Species of marine microorganisms

Amphilonche elongata is a species in the protistan class Acantharia, a group of marine microorganisms belonging to the Rhizaria supergroup. Acantharians are characterized by their intricate celestine skeletons or "tests". Because of these structures' fragility and proclivities to dissolve in preserved samples, much information is still to be learned about A. elongata including how they are physiologically and energetically able to form and maintain their dense tests.
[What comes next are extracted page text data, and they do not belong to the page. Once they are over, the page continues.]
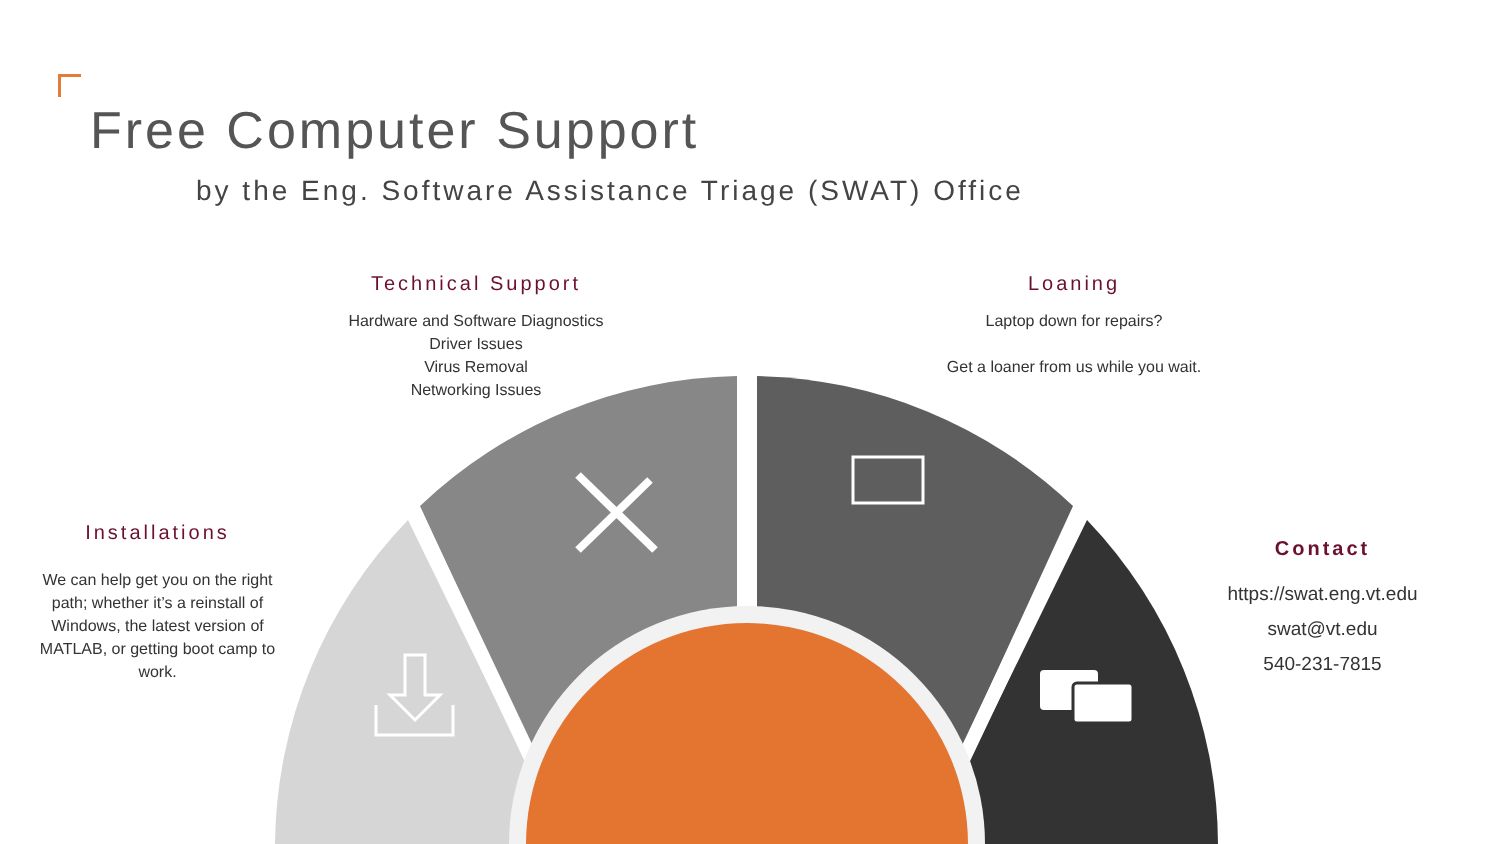Free Computer Support
by the Eng. Software Assistance Triage (SWAT) Office
Technical Support
Hardware and Software Diagnostics
Driver Issues
Virus Removal
Networking Issues
Loaning
Laptop down for repairs?
Get a loaner from us while you wait.
Installations
We can help get you on the right path; whether it’s a reinstall of Windows, the latest version of MATLAB, or getting boot camp to work.
Contact
https://swat.eng.vt.edu
swat@vt.edu
540-231-7815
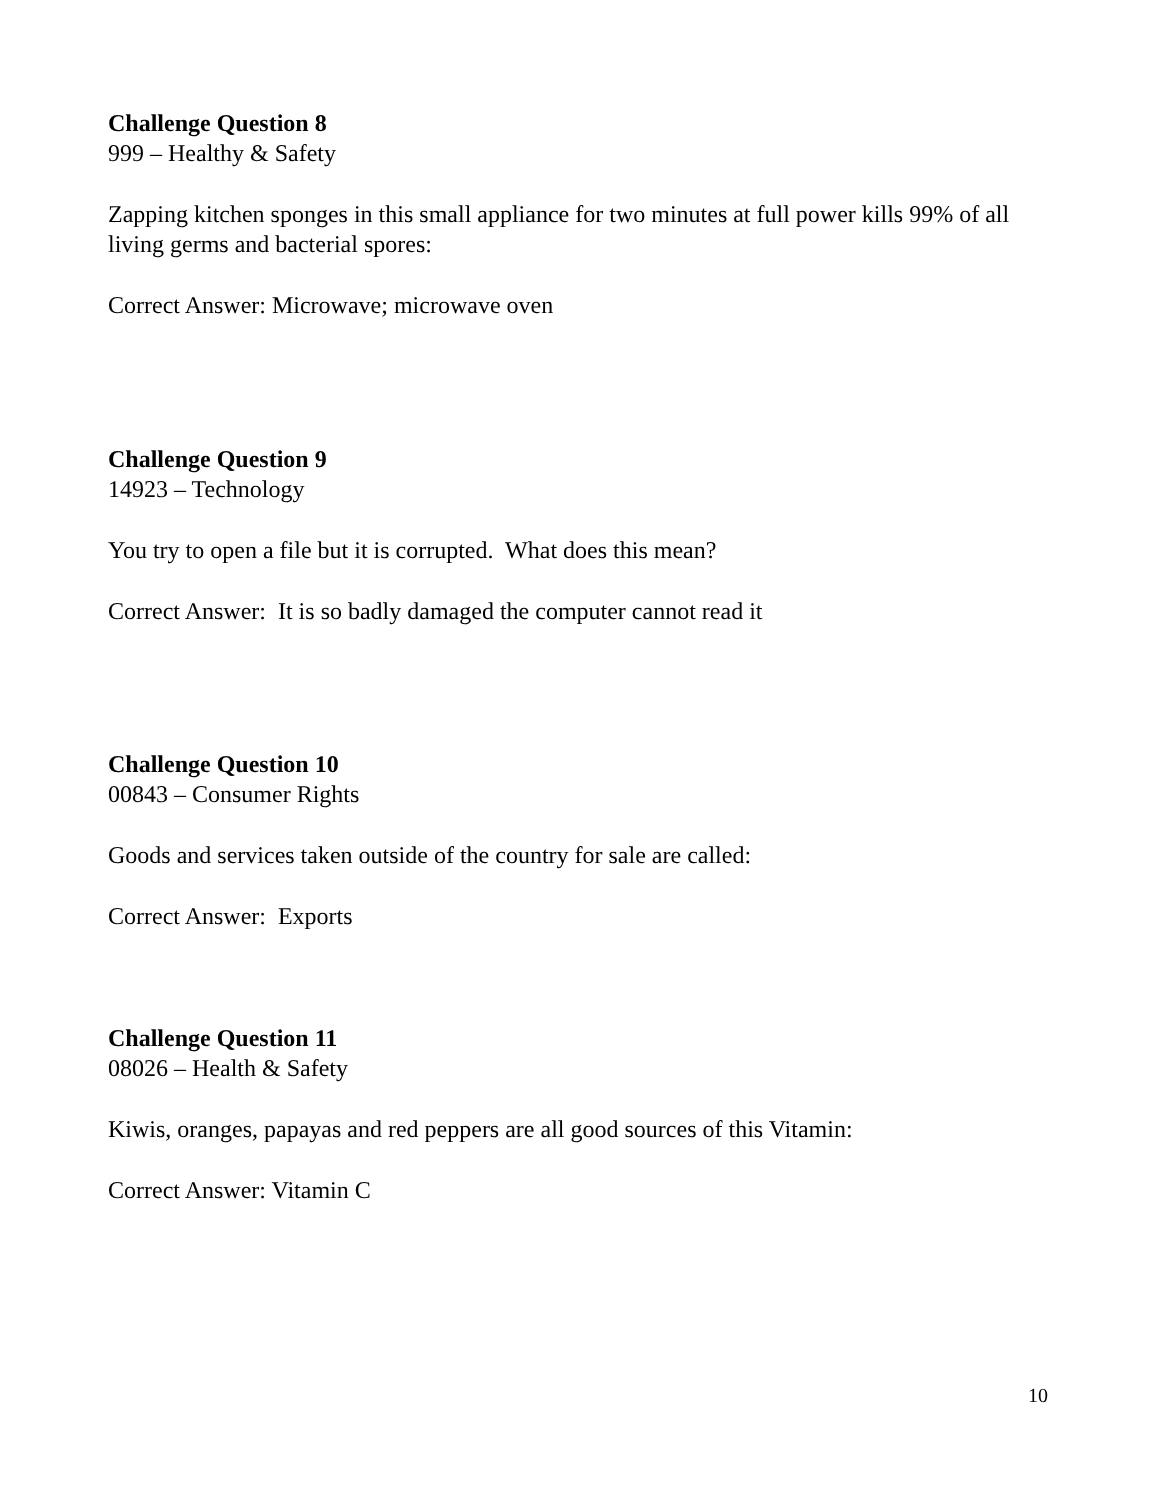Challenge Question 8
999 – Healthy & Safety
Zapping kitchen sponges in this small appliance for two minutes at full power kills 99% of all living germs and bacterial spores:
Correct Answer: Microwave; microwave oven
Challenge Question 9
14923 – Technology
You try to open a file but it is corrupted. What does this mean?
Correct Answer: It is so badly damaged the computer cannot read it
Challenge Question 10
00843 – Consumer Rights
Goods and services taken outside of the country for sale are called:
Correct Answer: Exports
Challenge Question 11
08026 – Health & Safety
Kiwis, oranges, papayas and red peppers are all good sources of this Vitamin:
Correct Answer: Vitamin C
10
== Taxonomy and evolution ==
A. elongata is a sister group to Phyllostaurus siculus, as determined by 18S rDNA sequencing. Both species belong to Acantharia's clade F, which is classified through their morphological traits, vertical distribution, and reproductive strategies. However, at least two distinct ribotypes have been identified in A. elongata, and three subspecies have been described. This information suggesting genetic diversity and/or potential cryptic speciation should be an area of future research.

== Morphology ==
The species' latin name elongata refers to the organism's elongated shape. A single spine is found on each distal end of the central capsular shell. This shell is observed as smooth in texture and with invisible pores throughout. In the middle are sets of longer primary and shorter secondary spicules and, within the periplasmic cortex, are up to two dozen myonemes for organisms in this genus. These structures are contractile and could be potentially used for locomotion or prey capture.

== Distribution ==
This is a common and cosmopolitan species in both neritic (coastal) and oceanic (open ocean) regions with abundances that appear to peak in spring and reach its lowest numbers off the coast in summer and autumn.

Amphilonche elongata has been found in both the epipelagic 0–200 m and, in younger developmental stages, the upper mesopelagic 200–500 m. Their absence at greater depths is possibly due to lack of survival below the oxygen minimum zone and/or a physiological need to retain algal endosymbionts which limit them to the photic zone. Additionally, vertical niche partitioning has been documented in acantharian species, suggesting competition may also drive distribution in the water column.

== Ecology ==
Clade E and F acantharians are those that diverged more recently, have rigid skeletons, and tightly joined spicules. Because of their morphology, they reproduce via instant "swarmers" in contrast to the other groups which develop cysts that sink into the lower mesopelagic before releasing the swarmer cells. These adaptations are each associated with the presence of photosynthetic symbiotic microalgae. A. elongata is exclusively witnessed with Phaeocystis endosymbionts.